The most common basketball injuries for adults 25 to 40 years-old were ankle and knee sprains, then facial injuries and broken fingers.
NBA veteran and Miami Heat forward Shane Battier said that through 25 years of competitive basketball, he’s received over 90 stitches from elbows to the face, sprained his ankles more than 25 times, suffered broken elbows, reconstructive ankle surgery and arthritis in the knees and the hip.
“These injuries can happen to anyone,” said Shellie Pfohl, executive director of the President’s Council on Fitness, Sports & Nutrition. “For those without health insurance they can be very expensive.”
According to the HHS report: “For 25- to 40-year-olds, the estimated average charges for a leg fracture were about $3,403, while the estimated average charges for an arm fracture were about $7,666 (2011 dollars), according to 2009-2011 pooled data from the Medical Expenditure Panel Survey.”
In 2012, emergency departments treated nearly 600,000 basketball injuries. For adults, sprains cost on average $2,294 and broken arms cost $7,666, medical expenses that most people would struggle to pay out of pocket the report noted.
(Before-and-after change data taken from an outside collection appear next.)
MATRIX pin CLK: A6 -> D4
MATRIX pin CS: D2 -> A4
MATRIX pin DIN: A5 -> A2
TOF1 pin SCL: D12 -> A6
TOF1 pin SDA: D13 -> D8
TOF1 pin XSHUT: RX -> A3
Emergency rooms reported almost 500,000 football injuries coming through their doors and about 10,000 of those required hospitalization.
The costs associated with treating a broken leg for someone 10- to 19 years-old was $4,700 and a broken arm cost almost $3,000. Charges for treating dislocations for the same age group averaged $6,900 and for 25 to 40 year-olds the average was roughly $4,600. The average cost for treated sprains and strains was about $2,300.
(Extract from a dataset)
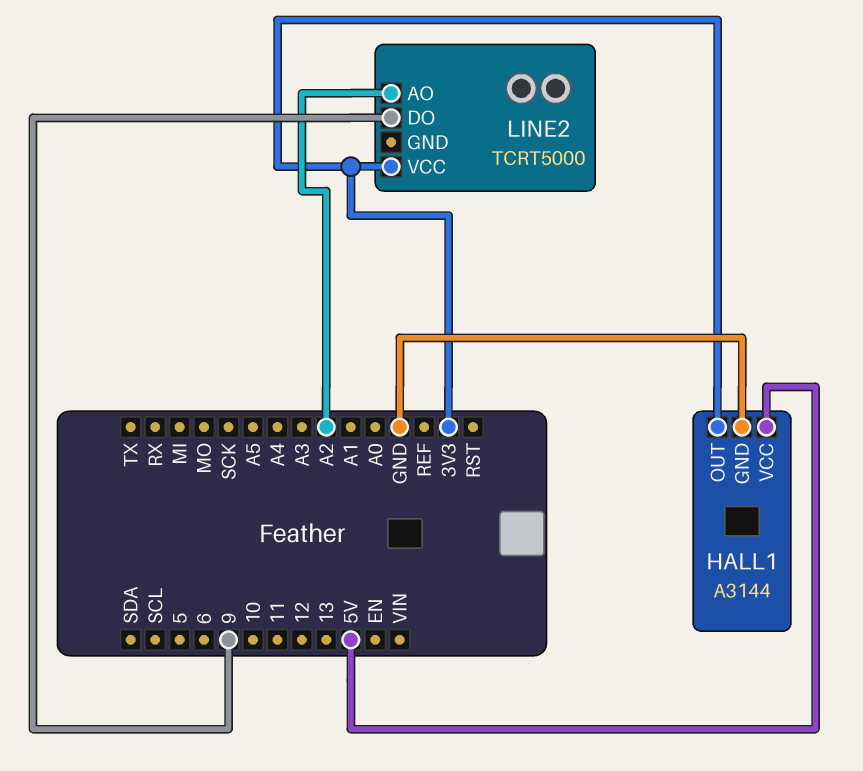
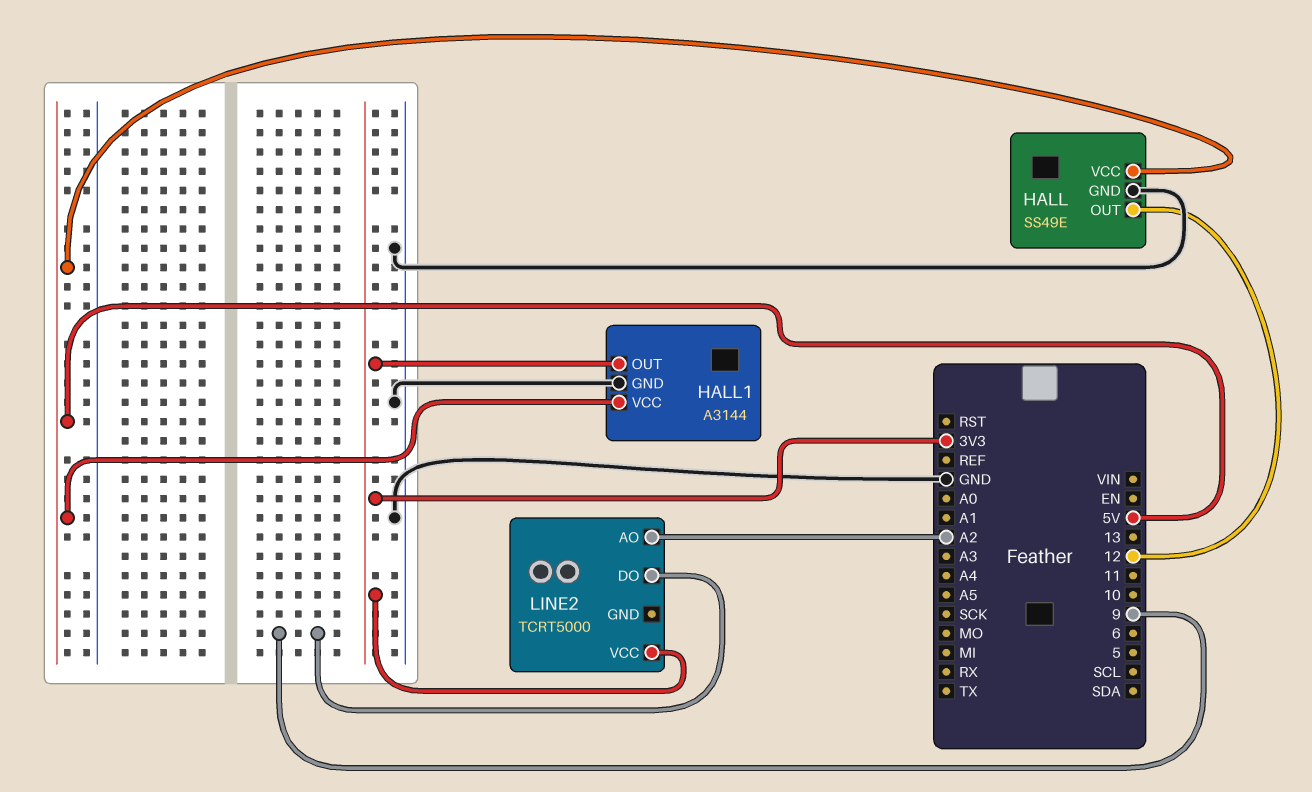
HALL: none -> SS49E
HALL pin GND: none -> GND
HALL pin OUT: none -> 12
HALL pin VCC: none -> 5V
The rate of injuries in basketball and football may have a disproportionate impact in the Black community, where young Black men play basketball and football at higher rates than their White peers.
In a study on high school sports participation and educational attainment, researchers from the University of Minnesota reported that Black boys “are 1.6 times more likely than their White counterparts to play football, and 2.5 times more likely to play basketball.”
The University of Minnesota study observed: “When other factors are controlled for, Black males are actually 2.5 times more likely to play football and 5.7 times more likely to play basketball than White males.”
NBA veteran Shane Battier said that sooner or later, if you’re active and you play sports, chances are you’re going to get banged up at some point.
“The bottom line is this: you have to protect yourself and make sure that if you get hurt on the court or on the field that you’re covered,” said Battier.
In a blog post on the report at http://www.hhs.gov/healthcare/, Kathleen Sebelius, Secretary of Health and Human Services wrote that six out of 10 uninsured Americans will pay about $100 a month or less for a health insurance plan.
“That broken arm would take almost 10 years to pay off at that rate without considering interest or harm to your credit,” wrote Sebelius.
Sebelius added: “Whether you’re out on the slopes or playing the boss in a pickup game of basketball after that stressful meeting, you don’t want to have to hold back because you aren’t covered in case of injury.”